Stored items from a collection

[Start of section]

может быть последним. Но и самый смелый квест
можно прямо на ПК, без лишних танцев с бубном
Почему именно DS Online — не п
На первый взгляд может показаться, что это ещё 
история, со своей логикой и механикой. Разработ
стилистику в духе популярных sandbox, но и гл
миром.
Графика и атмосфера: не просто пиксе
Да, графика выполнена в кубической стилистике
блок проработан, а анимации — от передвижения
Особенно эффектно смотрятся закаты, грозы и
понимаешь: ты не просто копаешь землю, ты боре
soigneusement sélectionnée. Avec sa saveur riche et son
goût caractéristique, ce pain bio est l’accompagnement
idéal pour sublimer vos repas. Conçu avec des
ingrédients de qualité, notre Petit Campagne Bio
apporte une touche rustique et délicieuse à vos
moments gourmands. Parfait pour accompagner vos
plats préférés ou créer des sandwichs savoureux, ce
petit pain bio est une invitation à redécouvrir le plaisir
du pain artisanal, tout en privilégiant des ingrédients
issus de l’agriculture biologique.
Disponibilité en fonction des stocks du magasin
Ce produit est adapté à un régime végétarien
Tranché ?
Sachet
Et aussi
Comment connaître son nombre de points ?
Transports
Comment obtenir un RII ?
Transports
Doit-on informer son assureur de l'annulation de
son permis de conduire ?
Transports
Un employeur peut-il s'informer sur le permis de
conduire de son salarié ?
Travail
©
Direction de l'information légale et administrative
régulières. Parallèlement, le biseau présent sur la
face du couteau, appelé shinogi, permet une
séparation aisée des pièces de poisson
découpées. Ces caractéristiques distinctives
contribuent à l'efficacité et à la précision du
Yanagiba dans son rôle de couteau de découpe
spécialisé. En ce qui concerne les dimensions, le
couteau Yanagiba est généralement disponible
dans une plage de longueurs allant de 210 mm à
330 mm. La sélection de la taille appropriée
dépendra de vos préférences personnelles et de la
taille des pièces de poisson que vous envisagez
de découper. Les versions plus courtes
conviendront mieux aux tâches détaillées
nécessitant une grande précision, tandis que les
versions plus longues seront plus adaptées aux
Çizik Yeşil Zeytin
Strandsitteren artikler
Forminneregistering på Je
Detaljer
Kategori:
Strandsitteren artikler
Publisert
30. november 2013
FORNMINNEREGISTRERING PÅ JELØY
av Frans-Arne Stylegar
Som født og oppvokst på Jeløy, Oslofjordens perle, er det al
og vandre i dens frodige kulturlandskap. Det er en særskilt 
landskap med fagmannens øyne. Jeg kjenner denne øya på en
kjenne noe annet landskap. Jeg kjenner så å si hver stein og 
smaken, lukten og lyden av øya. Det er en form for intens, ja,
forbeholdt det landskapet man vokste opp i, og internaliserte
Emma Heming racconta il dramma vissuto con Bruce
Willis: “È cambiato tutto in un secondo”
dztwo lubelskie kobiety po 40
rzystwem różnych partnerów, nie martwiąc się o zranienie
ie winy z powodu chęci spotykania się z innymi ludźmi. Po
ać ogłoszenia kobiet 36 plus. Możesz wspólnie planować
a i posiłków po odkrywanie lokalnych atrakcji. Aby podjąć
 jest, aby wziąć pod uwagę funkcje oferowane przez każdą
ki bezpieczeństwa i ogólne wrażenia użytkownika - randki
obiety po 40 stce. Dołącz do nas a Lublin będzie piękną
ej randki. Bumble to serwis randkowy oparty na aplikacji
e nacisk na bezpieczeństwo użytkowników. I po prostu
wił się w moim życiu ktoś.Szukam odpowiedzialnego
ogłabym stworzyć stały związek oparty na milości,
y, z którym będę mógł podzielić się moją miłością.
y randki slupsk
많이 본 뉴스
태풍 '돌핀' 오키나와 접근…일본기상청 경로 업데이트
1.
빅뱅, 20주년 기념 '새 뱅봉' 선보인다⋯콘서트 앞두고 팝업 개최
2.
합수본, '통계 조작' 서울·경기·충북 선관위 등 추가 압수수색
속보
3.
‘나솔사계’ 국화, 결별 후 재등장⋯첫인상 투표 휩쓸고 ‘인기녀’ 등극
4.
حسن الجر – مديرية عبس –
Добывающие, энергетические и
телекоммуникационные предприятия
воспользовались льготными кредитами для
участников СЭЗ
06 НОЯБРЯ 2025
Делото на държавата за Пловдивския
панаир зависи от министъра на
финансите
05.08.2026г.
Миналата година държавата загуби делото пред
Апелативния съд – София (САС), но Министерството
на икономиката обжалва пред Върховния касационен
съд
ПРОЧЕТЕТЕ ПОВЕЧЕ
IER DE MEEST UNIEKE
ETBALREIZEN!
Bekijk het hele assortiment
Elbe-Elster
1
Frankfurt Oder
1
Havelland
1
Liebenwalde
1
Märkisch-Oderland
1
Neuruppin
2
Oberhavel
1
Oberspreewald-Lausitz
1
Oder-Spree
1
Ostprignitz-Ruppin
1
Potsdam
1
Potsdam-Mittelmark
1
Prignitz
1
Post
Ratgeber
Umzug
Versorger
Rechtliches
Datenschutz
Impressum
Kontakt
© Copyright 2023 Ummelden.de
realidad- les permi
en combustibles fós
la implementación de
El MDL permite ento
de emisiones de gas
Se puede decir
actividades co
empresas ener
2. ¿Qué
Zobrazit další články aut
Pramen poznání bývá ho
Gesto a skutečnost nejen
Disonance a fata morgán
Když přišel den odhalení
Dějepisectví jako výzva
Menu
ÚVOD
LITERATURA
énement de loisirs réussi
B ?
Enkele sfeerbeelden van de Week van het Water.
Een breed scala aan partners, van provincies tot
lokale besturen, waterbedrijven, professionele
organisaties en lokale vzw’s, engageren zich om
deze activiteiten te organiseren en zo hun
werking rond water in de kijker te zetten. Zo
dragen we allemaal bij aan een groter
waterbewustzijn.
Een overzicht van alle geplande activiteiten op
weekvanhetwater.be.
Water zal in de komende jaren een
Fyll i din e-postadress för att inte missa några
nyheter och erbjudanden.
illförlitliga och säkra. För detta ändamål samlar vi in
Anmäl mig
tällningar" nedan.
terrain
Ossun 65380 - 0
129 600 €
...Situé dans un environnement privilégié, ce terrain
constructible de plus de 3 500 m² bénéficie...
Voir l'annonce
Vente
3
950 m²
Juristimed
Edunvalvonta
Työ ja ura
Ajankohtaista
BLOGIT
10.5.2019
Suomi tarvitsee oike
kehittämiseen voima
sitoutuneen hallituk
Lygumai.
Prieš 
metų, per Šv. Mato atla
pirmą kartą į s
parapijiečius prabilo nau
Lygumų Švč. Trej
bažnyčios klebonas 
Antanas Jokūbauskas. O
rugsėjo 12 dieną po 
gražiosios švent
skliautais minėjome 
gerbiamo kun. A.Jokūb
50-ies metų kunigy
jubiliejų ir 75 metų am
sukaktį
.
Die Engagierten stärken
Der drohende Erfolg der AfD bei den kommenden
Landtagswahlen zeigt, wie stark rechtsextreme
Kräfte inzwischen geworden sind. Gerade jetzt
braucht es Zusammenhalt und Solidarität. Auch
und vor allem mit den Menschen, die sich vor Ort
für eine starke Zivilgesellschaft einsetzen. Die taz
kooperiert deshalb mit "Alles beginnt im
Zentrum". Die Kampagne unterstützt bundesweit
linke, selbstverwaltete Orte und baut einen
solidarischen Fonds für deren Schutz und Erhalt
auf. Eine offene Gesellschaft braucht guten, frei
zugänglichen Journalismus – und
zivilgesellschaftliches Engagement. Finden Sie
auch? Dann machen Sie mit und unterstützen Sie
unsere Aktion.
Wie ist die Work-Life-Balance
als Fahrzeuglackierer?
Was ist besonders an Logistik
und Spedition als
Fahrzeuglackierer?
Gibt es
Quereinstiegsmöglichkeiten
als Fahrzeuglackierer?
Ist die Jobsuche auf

[End of section]

• EXERCISE PROMPT:
What you return should be exactly the lines above, starting at the one with "ETBALREIZEN!" and ending at the one with "organisaties en lokale", and nothing else.

• ANSWER SPACE:
ETBALREIZEN!
Bekijk het hele assortiment
Elbe-Elster
1
Frankfurt Oder
1
Havelland
1
Liebenwalde
1
Märkisch-Oderland
1
Neuruppin
2
Oberhavel
1
Oberspreewald-Lausitz
1
Oder-Spree
1
Ostprignitz-Ruppin
1
Potsdam
1
Potsdam-Mittelmark
1
Prignitz
1
Post
Ratgeber
Umzug
Versorger
Rechtliches
Datenschutz
Impressum
Kontakt
© Copyright 2023 Ummelden.de
realidad- les permi
en combustibles fós
la implementación de
El MDL permite ento
de emisiones de gas
Se puede decir
actividades co
empresas ener
2. ¿Qué
Zobrazit další články aut
Pramen poznání bývá ho
Gesto a skutečnost nejen
Disonance a fata morgán
Když přišel den odhalení
Dějepisectví jako výzva
Menu
ÚVOD
LITERATURA
énement de loisirs réussi
B ?
Enkele sfeerbeelden van de Week van het Water.
Een breed scala aan partners, van provincies tot
lokale besturen, waterbedrijven, professionele
organisaties en lokale vzw’s, engageren zich om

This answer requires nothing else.